Tout d'abord, nous sommes une application axée sur la liberté où les chauffeurs et les passagers ont toujours le choix, ce qui est toujours plus sûr que d'être obligé de prendre une commande ou un chauffeur spécifique. Nous disposons d'un service d'assistance solide qui dispose de ressources dédiées spéciales pour les incidents graves. Dans de tels cas, nous sommes toujours en contact avec toutes les parties impliquées et prêts à aider les autorités dans tout cas nécessaire sur demande écrite.
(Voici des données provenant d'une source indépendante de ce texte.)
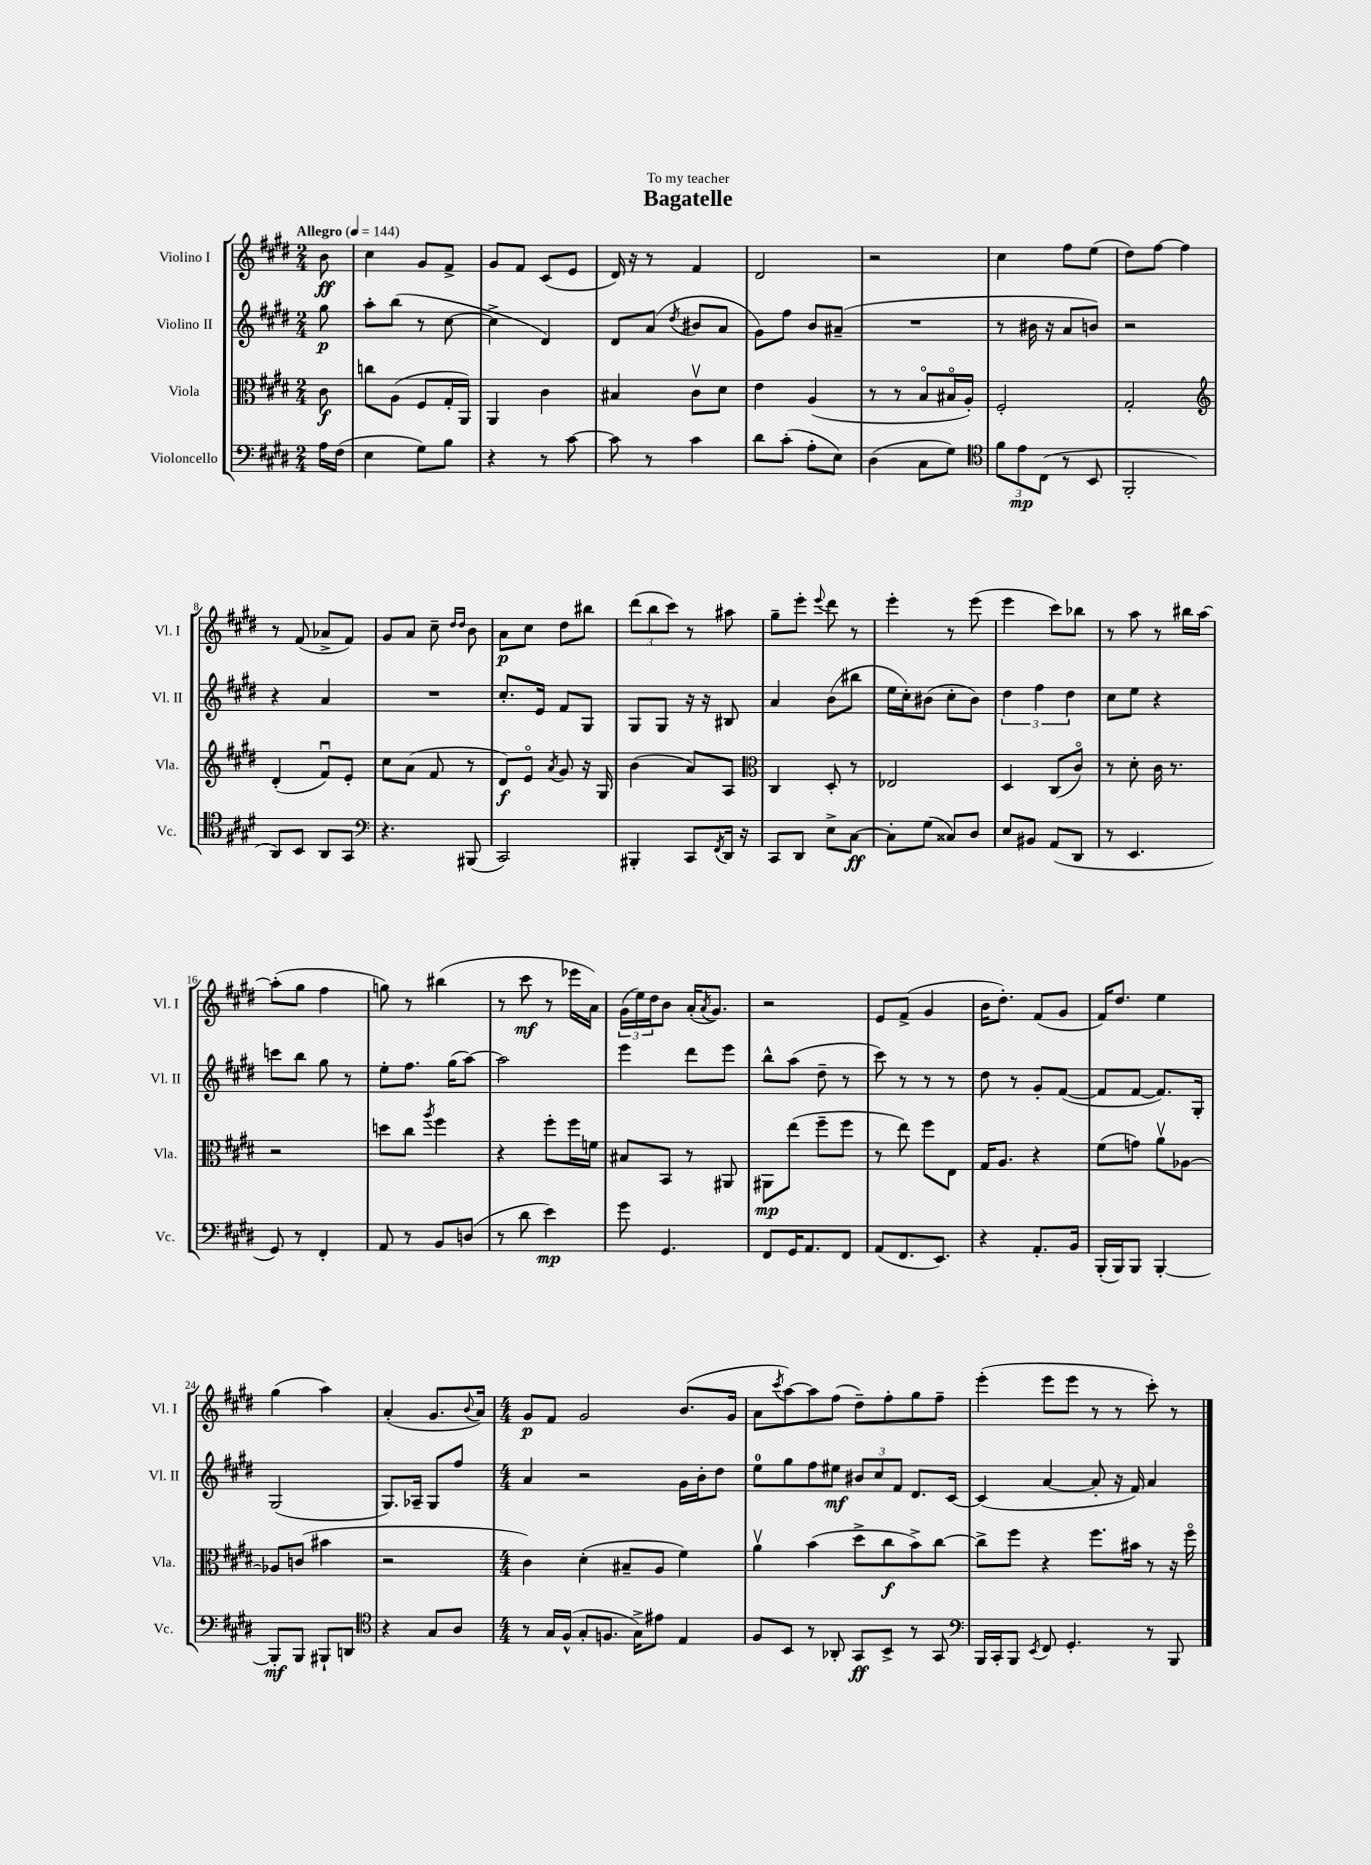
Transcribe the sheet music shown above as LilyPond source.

\header { title = "Bagatelle" dedication = "To my teacher" }
<<
\new StaffGroup <<
\new Staff = "s0" \with { instrumentName = "Violino I" shortInstrumentName = "Vl. I" } {
    \clef treble \key e \major \numericTimeSignature \time 2/4 \partial 8 \tempo "Allegro" 4 = 144
    b'8\ff |
    cis''4 gis'8 fis'8-> |
    gis'8 fis'8 cis'8( e'8 |
    dis'16) r16 r8 fis'4 |
    dis'2 |
    r2 |
    cis''4 fis''8 e''8( |
    dis''8) fis''8~ fis''4 |
    r8 fis'8( aes'8-> fis'8) |
    gis'8 a'8 cis''8-- \grace { dis''16 dis''16 } b'8 |
    a'8\p cis''8 dis''8 bis''8 |
    \tuplet 3/2 { dis'''8( b''8 cis'''8) } r8 ais''8 |
    gis''8-- e'''8-. \appoggiatura { e'''8 } dis'''8 r8 |
    e'''4-. r8 e'''8( |
    e'''4 cis'''8) bes''8 |
    r8 a''8 r8 bis''16 a''16~ |
    a''8-.( gis''8 fis''4 |
    g''8) r8 bis''4( |
    r8 cis'''8\mf r8 ees'''16 a'16) |
    \tuplet 3/2 { gis'16( e''16) dis''16 } b'8 a'16-.( \acciaccatura { a'8 } gis'8.) |
    r2 |
    e'8 fis'8->( gis'4 |
    b'16 dis''8.-.) fis'8( gis'8 |
    fis'16) dis''8. e''4 |
    gis''4( a''4) |
    a'4-.( gis'8. \appoggiatura { b'8 } a'16) |
    \numericTimeSignature \time 4/4 gis'8\p fis'8 gis'2 b'8.( gis'16 |
    a'8 \acciaccatura { cis'''8 } a''8~) a''8 fis''8( dis''8--) fis''8-. gis''8 fis''8-- |
    e'''4-.( e'''8 e'''8 r8 r8 cis'''8-.) r8 \bar "|." |
}
\new Staff = "s1" \with { instrumentName = "Violino II" shortInstrumentName = "Vl. II" } {
    \clef treble \key e \major \numericTimeSignature \time 2/4 \partial 8
    gis''8\p |
    a''8-. b''8( r8 cis''8~ |
    cis''4-> dis'4) |
    dis'8 a'8( \acciaccatura { dis''8 } bis'8 a'8 |
    gis'8) fis''8 b'8 ais'8--( |
    R2 |
    r8 bis'16 r16 a'8 b'8) |
    r2 |
    r4 a'4 |
    R2 |
    cis''8.-. e'16 fis'8 gis8 |
    gis8 gis8 r16 r16 bis8 |
    a'4 b'8( bis''8 |
    e''16 cis''16-.) bis'8( cis''8-. bis'8) |
    \tuplet 3/2 { dis''4 fis''4 dis''4 } |
    cis''8 e''8 r4 |
    c'''8 b''8 gis''8 r8 |
    e''8-. fis''8. gis''16( a''8~) |
    a''2 |
    e'''4 dis'''8 e'''8 |
    b''8-^ a''8( dis''8-- r8 |
    cis'''8) r8 r8 r8 |
    dis''8 r8 gis'8-. fis'8~( |
    fis'8 fis'8~ fis'8.) gis16-. |
    gis2( |
    gis8.) aes16-- gis8 fis''8 |
    \numericTimeSignature \time 4/4 a'4 r2 gis'16 b'16-. dis''8 |
    e''8-0 gis''8 fis''8 eis''8\mf \tuplet 3/2 { bis'8 cis''8 fis'8 } dis'8. cis'16~ |
    cis'4( a'4~ a'8-. r16 fis'16) a'4 \bar "|." |
}
\new Staff = "s2" \with { instrumentName = "Viola" shortInstrumentName = "Vla." } {
    \clef alto \key e \major \numericTimeSignature \time 2/4 \partial 8
    cis'8\f |
    c''8 a8( fis8 gis16-. a,16) |
    a,4 cis'4 |
    bis4 cis'8\upbow dis'8 |
    e'4 a4( |
    r8 r8 b8\flageolet bis16\flageolet a16-.) |
    fis2-. |
    gis2-. |
    \clef treble dis'4-.( fis'8\downbow) e'8-. |
    cis''8 a'8( fis'8 r8 |
    dis'8\f) e'8\flageolet \acciaccatura { a'8 } gis'8 r16 gis16 |
    b'4( a'8) a8 |
    \clef alto cis4 dis8-. r8 |
    ees2 |
    dis4 cis8( cis'8\flageolet) |
    r8 dis'8-. cis'16 r8. |
    r2 |
    d''8 cis''8 \acciaccatura { a''8 } fis''4 |
    r4 fis''8-. fis''16 f'16 |
    bis8 b,8 r8 ais,8 |
    ais,8\mp e''8( fis''8-- fis''8 |
    r8 e''8) fis''8 e8 |
    gis16 a8. r4 |
    fis'8( g'8) a'8\upbow aes8~ |
    aes8 c'8( bis'4 |
    r2 |
    \numericTimeSignature \time 4/4 cis'4) dis'4-.( bis8-- a8 fis'4) |
    a'4\upbow b'4( dis''8-> cis''8\f b'8->) cis''8~ |
    cis''8-> fis''8 r4 fis''8. bis'16 r8 r16 fis''16\flageolet \bar "|." |
}
\new Staff = "s3" \with { instrumentName = "Violoncello" shortInstrumentName = "Vc." } {
    \clef bass \key e \major \numericTimeSignature \time 2/4 \partial 8
    a16 fis16( |
    e4 gis8) b8 |
    r4 r8 cis'8~ |
    cis'8 r8 cis'4 |
    dis'8 cis'8-.( a8-. e8) |
    dis4( cis8 gis8) |
    \clef tenor \tuplet 3/2 { fis'8 e'8\mp cis8( } r8 b,8 |
    fis,2-. |
    a,8) b,8 a,8 gis,8 |
    \clef bass r4. bis,,8( |
    cis,2) |
    bis,,4-. cis,8 \acciaccatura { fis,8 } dis,16 r16 |
    cis,8 dis,8 e8-> cis8~\ff |
    cis8-. gis8( cisis8) dis8 |
    e8 bis,8 a,8( dis,8 |
    r8 e,4. |
    gis,8) r8 fis,4-. |
    a,8 r8 b,8 d8( |
    r8 dis'8 e'4\mp) |
    gis'8 gis,4. |
    fis,8 gis,16 a,8. fis,8 |
    a,8( fis,8. e,8.) |
    r4 a,8.-. b,16 |
    b,,16-.( b,,16) b,,8 b,,4~-. |
    b,,8-.\mf b,,8 bis,,8-! d,8 |
    \clef tenor r4 gis8 a8 |
    \numericTimeSignature \time 4/4 r8 gis16 fis16-^( gis8-. f8. gis16->) eis'8 e4 |
    fis8 b,8 r8 aes,8-. gis,8\ff b,8-> r8 gis,8 |
    \clef bass b,,16 cis,16-. b,,8 \acciaccatura { e,8 } fis,8 gis,4.-. r8 b,,8 \bar "|." |
}
>>
>>
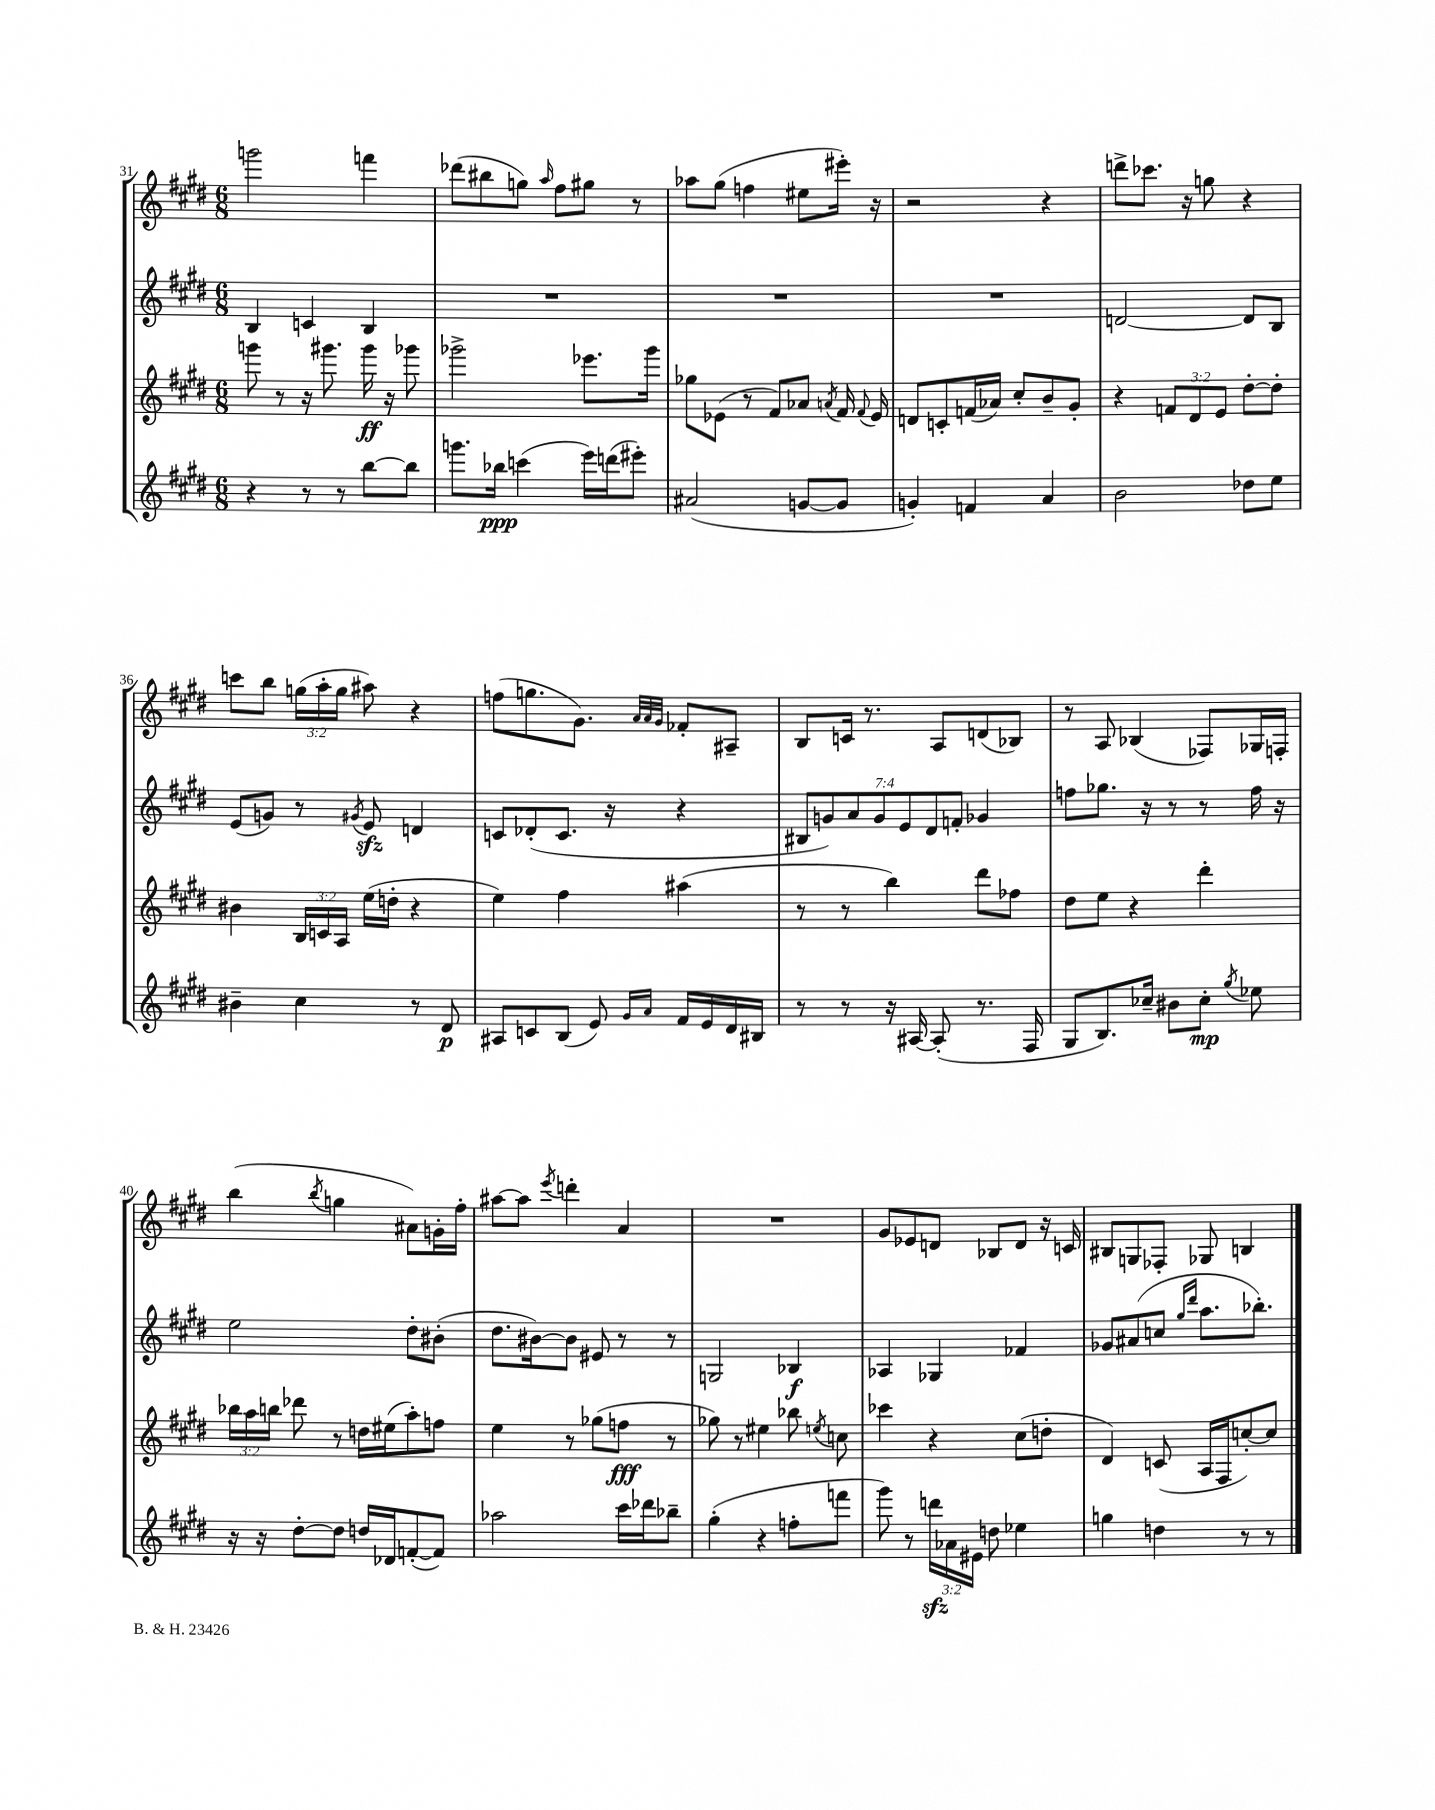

De plus, nous avons développé un système de sanctions et d'avertissements qui indiquera si quelqu'un agit de manière non éthique et enfreint les règles de sécurité.
- Comment pensez-vous que la réglementation des VTC pourrait-elle influencer vos activités ?
Il faut savoir que le marché du VTC est très injuste : des commissions élevées, des algorithmes incompréhensibles, etc. Il est temps de changer la situation. Nous fournissons toujours des conditions transparentes et les commissions les plus basses possibles. Cette approche convient parfaitement aux conditions des gens. Les gens reçoivent des services (comme le transport à la demande, les maîtres, etc.) à un prix qu’ils conviennent entre eux. De plus, une réglementation bien développée dans n'importe quel pays profitera à toutes les parties prenantes. Cela réduira les tensions entre l'industrie du taxi et les chauffeurs et entreprises de VTC, et pourra potentiellement réduire le prix du transport et augmenter les revenus des chauffeurs en permettant au marché de se développer de manière organique. Nous pouvons donc dire, en tant qu'entreprise, que nous bénéficierons certainement d'une telle réglementation ainsi que l'Etat et d'autres parties prenantes. Et nous avons des exemples de cela dans le réseau InDrive.
- Comment envisagez-vous de participer à l'évolution de la législation marocaine afin de garantir un cadre légal et sécurisé pour votre entreprise et ses conducteurs partenaires ?
Chez InDrive, nous travaillons toujours conformément à la loi et à la réglementation de chaque pays. Au Maroc, la réglementation sur le VTC est actuellement en cours de développement et nous sommes entièrement prêts à collaborer avec les autorités et à aider à trouver la meilleure solution pour le pays. Nous opérons dans 46 pays en tant qu'InDrive et avons une expérience de travail dans différents cadres réglementaires. De plus, nous avons une expérience très solide en relations gouvernementales, qui trouvera la meilleure approche qui conviendra à toutes les parties prenantes : autorités, population, industrie du taxi, transports publics et transport à la demande. Actuellement, nous prévoyons de participer à des discussions potentielles autour de tables rondes où nous pouvons être utiles en tant que leaders du marché.